Shaun Geddes, ein Knicks-Fan, der einen beliebten Podcast über das Team betreibt, berichtet aus eigener Erfahrung: Er habe mehrmals Playoff-Siege draußen vor der Arena gefeiert und die meisten Fans seien respektvoll gewesen. Nur eine kleine Minderheit sorge für Ärger.

Das Dilemma zeigt ein grundsätzliches Problem amerikanischer Großstädte: Wie balanciert man zwischen dem Recht der Fans zu feiern und echten Sicherheitsbedenken?
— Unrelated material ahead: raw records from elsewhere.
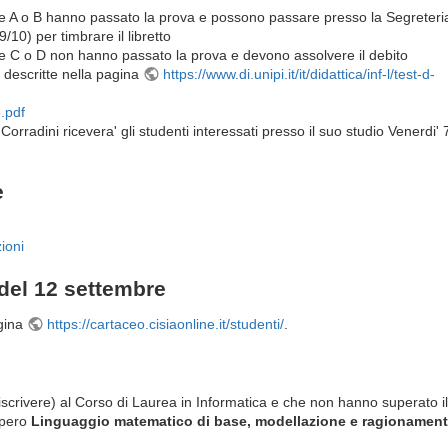
ale A o B hanno passato la prova e possono passare presso la Segreteri
/10) per timbrare il libretto
ale C o D non hanno passato la prova e devono assolvere il debito
 descritte nella pagina
https://www.di.unipi.it/it/didattica/inf-l/test-d-
.pdf
. Corradini ricevera' gli studenti interessati presso il suo studio Venerdi' 
e
ioni
 del 12 settembre
agina
https://cartaceo.cisiaonline.it/studenti/
.
no iscrivere) al Corso di Laurea in Informatica e che non hanno superato i
upero
Linguaggio matematico di base, modellazione e ragionamen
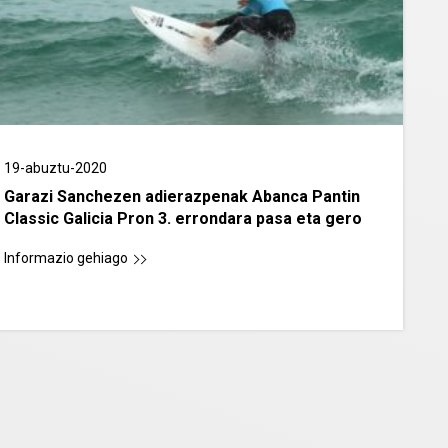
19-abuztu-2020
Garazi Sanchezen adierazpenak Abanca Pantin
Classic Galicia Pron 3. errondara pasa eta gero
Informazio gehiago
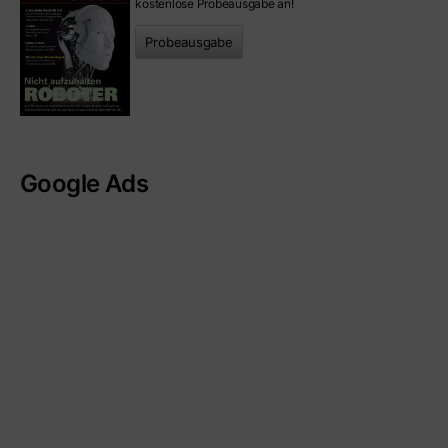
kostenlose Probeausgabe an!
Probeausgabe
Google Ads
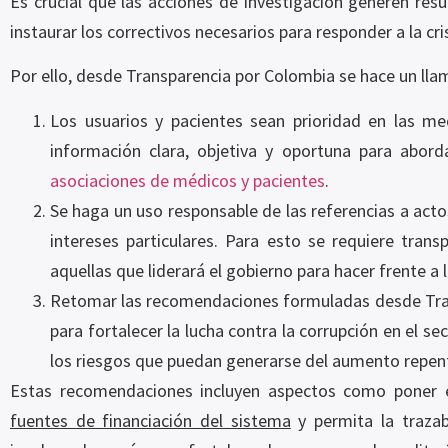
Es crucial que las acciones de investigación generen re
instaurar los correctivos necesarios para responder a la cri
Por ello, desde Transparencia por Colombia se hace un lla
Los usuarios y pacientes sean prioridad en las me
información clara, objetiva y oportuna para abord
asociaciones de médicos y pacientes
.
Se haga un uso responsable de las referencias a acto
intereses particulares. Para esto se requiere tran
aquellas que liderará el gobierno para hacer frente a la
Retomar las recomendaciones formuladas desde Trans
para fortalecer la lucha contra la corrupción en el s
los riesgos que puedan generarse del aumento repenti
Estas recomendaciones incluyen aspectos como poner
fuentes de financiación del sistema
y permita la trazab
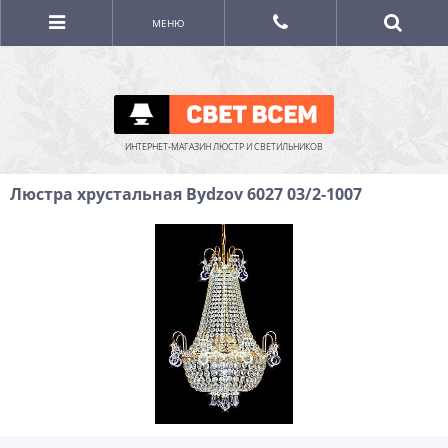
МЕНЮ
ИНТЕРНЕТ-МАГАЗИН ЛЮСТР И СВЕТИЛЬНИКОВ
Люстра хрустальная Bydzov 6027 03/2-1007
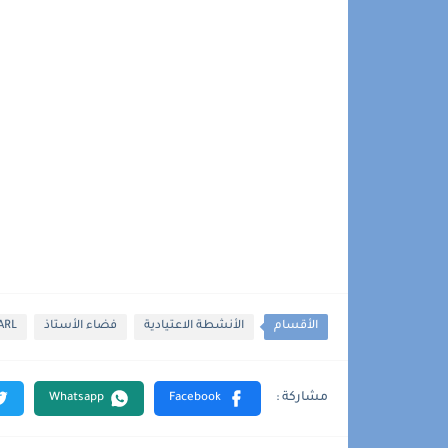
الأقسام
الأنشطة الاعتيادية
فضاء الأستاذ
ARL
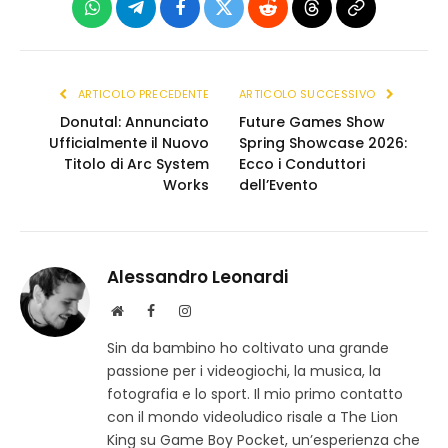
WhatsApp
Telegram
Facebook
X
Reddit
Threads
Copia
(Twitter)
link
ARTICOLO PRECEDENTE
ARTICOLO SUCCESSIVO
Donutal: Annunciato
Future Games Show
Ufficialmente il Nuovo
Spring Showcase 2026:
Titolo di Arc System
Ecco i Conduttori
Works
dell’Evento
Alessandro Leonardi
S
F
I
i
a
n
Sin da bambino ho coltivato una grande
t
c
s
passione per i videogiochi, la musica, la
o
e
t
w
b
a
fotografia e lo sport. Il mio primo contatto
e
o
g
con il mondo videoludico risale a The Lion
b
o
r
King su Game Boy Pocket, un’esperienza che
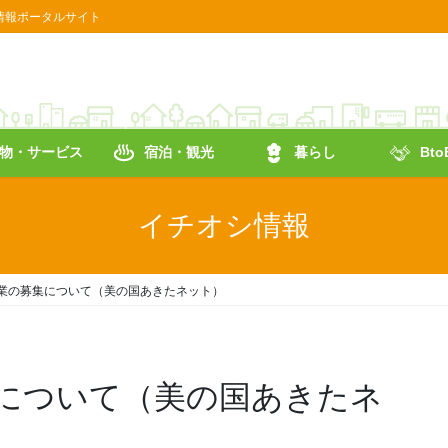
情報ポータルサイト
物・サービス
宿泊・観光
暮らし
Bt
イチオシ情報
業の募集について（美の国あきたネット）
について（美の国あきたネ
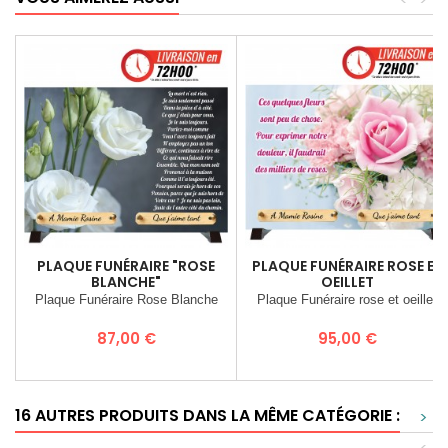
PLAQUE FUNÉRAIRE "ROSE
PLAQUE FUNÉRAIRE ROSE ET
BLANCHE"
OEILLET
Plaque Funéraire Rose Blanche
Plaque Funéraire rose et oeillet
Prix
Prix
87,00 €
95,00 €
16 AUTRES PRODUITS DANS LA MÊME CATÉGORIE :
>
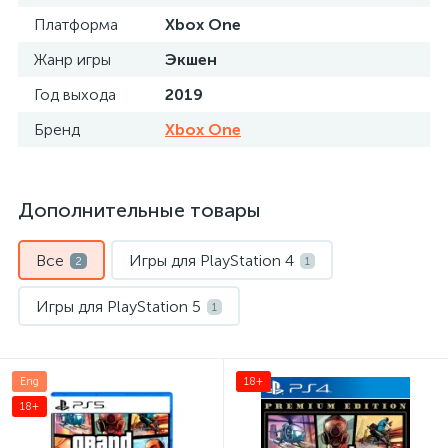
Платформа
Xbox One
Жанр игры
Экшен
Год выхода
2019
Бренд
Xbox One
Дополнительные товары
Все
Игры для PlayStation 4
2
1
Игры для PlayStation 5
1
Eng
18+
18+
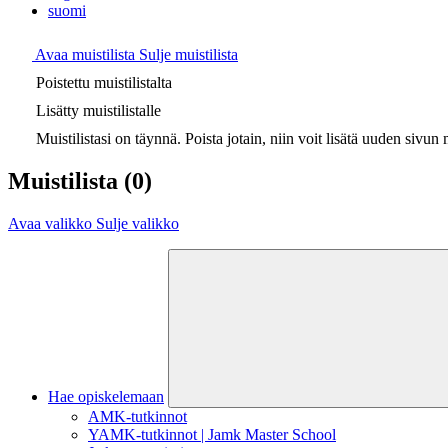
suomi
Avaa muistilista
Sulje muistilista
Poistettu muistilistalta
Lisätty muistilistalle
Muistilistasi on täynnä. Poista jotain, niin voit lisätä uuden sivun m
Muistilista
(0)
Avaa valikko
Sulje valikko
Hae opiskelemaan
AMK-tutkinnot
YAMK-tutkinnot | Jamk Master School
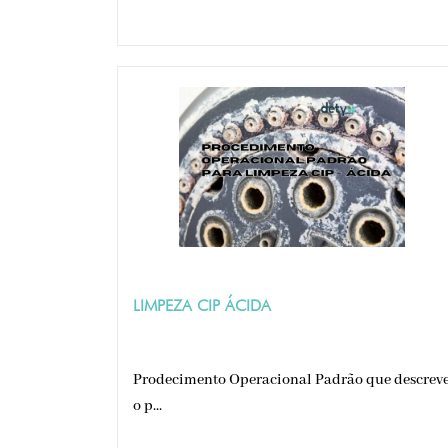
LIMPEZA CIP ÁCIDA
Prodecimento Operacional Padrão que descrev
o p...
In New York wird diese Debatte unter extremer Aufmerksamkeit ausgefochten, weil die Finals selbst eine politische Bühne sind, Präsident Donald Trump war schon bei Game 3 anwesend. Für deutsche Fans ist das ein fernliegendes Problem, aber ein interessanter Einblick in die Spannungen zwischen Stadtpolitik und Fankultur, die auch in Europa zunehmen. Die Knicks-Fans müssen ihre Freude diesmal wohl zu Hause im Fernsehen ausleben.